Melanie ist seit September in den offenen Vollzug in die Justizvollzugsanstalt Glasmoor in Norderstedt verlegt worden. Im Januar wird sie eine Stelle als Altenpflegerin antreten, damit erfüllt sich ihr größter Wunsch. "Ich hatte nicht damit gerechnet, dass ich noch einmal in meinen erlernten Beruf zurückkehren kann." In Hahnöfersand hatte sie alle 14 Tage begleitende psychotherapeutische Gespräche, sobald sie einen Arbeitsplatz hat, will sie mit einer Psychotherapie beginnen. Wenn alles gut läuft, kann es sein, dass sie im März 2013 das Gefängnis verlassen darf.

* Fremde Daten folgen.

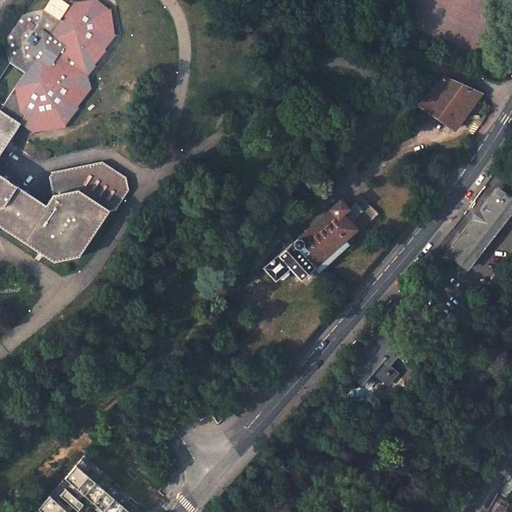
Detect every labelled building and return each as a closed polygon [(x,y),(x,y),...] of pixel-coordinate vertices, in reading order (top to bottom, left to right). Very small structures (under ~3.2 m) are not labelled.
[(0,109),(21,125),(26,116),(41,126),(63,122),(85,88),(83,78),(88,71),(90,70),(106,50),(105,50),(116,34),(115,34),(111,9),(109,9),(97,0),(93,0),(94,0),(69,4),(69,5),(67,7),(59,19),(45,10),(20,15),(4,38),(10,63),(25,73),(0,109)] [(51,0),(45,10),(59,19),(67,7),(56,0),(51,0)] [(92,88),(88,71),(83,78),(85,88),(63,122),(41,126),(26,116),(21,125),(35,134),(67,127),(92,88)] [(454,129),(480,94),(444,78),(441,79),(420,105),(454,129)] [(53,196),(46,206),(0,175),(0,155),(21,125),(0,109),(0,226),(54,262),(79,257),(110,211),(116,210),(129,190),(126,177),(103,162),(52,172),(49,177),(53,196)] [(48,159),(52,153),(46,149),(36,151),(33,157),(38,161),(48,159)] [(511,210),(511,200),(498,190),(448,254),(467,268),(511,210)] [(301,281),(358,230),(352,223),(354,221),(353,220),(355,218),(354,218),(362,210),(355,203),(349,209),(347,209),(341,201),(265,267),(265,270),(274,280),(277,280),(279,278),(281,279),(283,280),(288,275),(289,273),(288,271),(290,269),(301,281)] [(403,350),(383,332),(369,348),(367,347),(346,371),(361,384),(372,372),(387,384),(397,373),(389,366),(403,350)] [(65,477),(106,511),(143,511),(82,458),(65,477)] [(496,493),(485,511),(506,511),(503,510),(507,503),(496,493)] [(33,511),(69,511),(50,494),(33,511)]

"Das Projekt hat mir sehr geholfen", sagt sie. "Man ist nicht mehr so allein und übernimmt Verantwortung. Ich habe durch die Arbeit mit Ronja wieder angefangen, anderen zu vertrauen - auch anderen Menschen. Ich habe gelernt, mich selbst wertzuschätzen. Und gemerkt, dass ich so schlecht und verkehrt ja nicht sein kann, wenn Ronja sich so an mich schmiegt und sich bei mir geborgen und sicher fühlt."

Melanie ist der Meinung, dass das Projekt auf jeden Fall fortgesetzt werden sollte. "Natürlich ist nicht alles problemlos verlaufen, und einmal stand die Fortführung des Projektes auch auf der Kippe. Die Arbeit mit den jungen Tieren war nicht immer leicht, manche Absprachen klappten nicht. Es muss gewährleistet sein, dass die Hunde immer genug Auslauf haben, dass sie also an den Arbeitsplatz ihrer Patin mitgenommen werden können und nicht den ganzen Tag im Zimmer oder auf dem Anstaltsflur zubringen müssen. Aber dafür war es ja auch ein Pilotprojekt, damit man aus den Fehlern lernt."

Ganz wichtig war für sie der Aspekt der Wiedergutmachung. "Die Ausbildung von Welpen zu Blindenführhunden", sagt sie, "gibt uns Häftlingen die Chance, der Gesellschaft etwas zurückzugeben."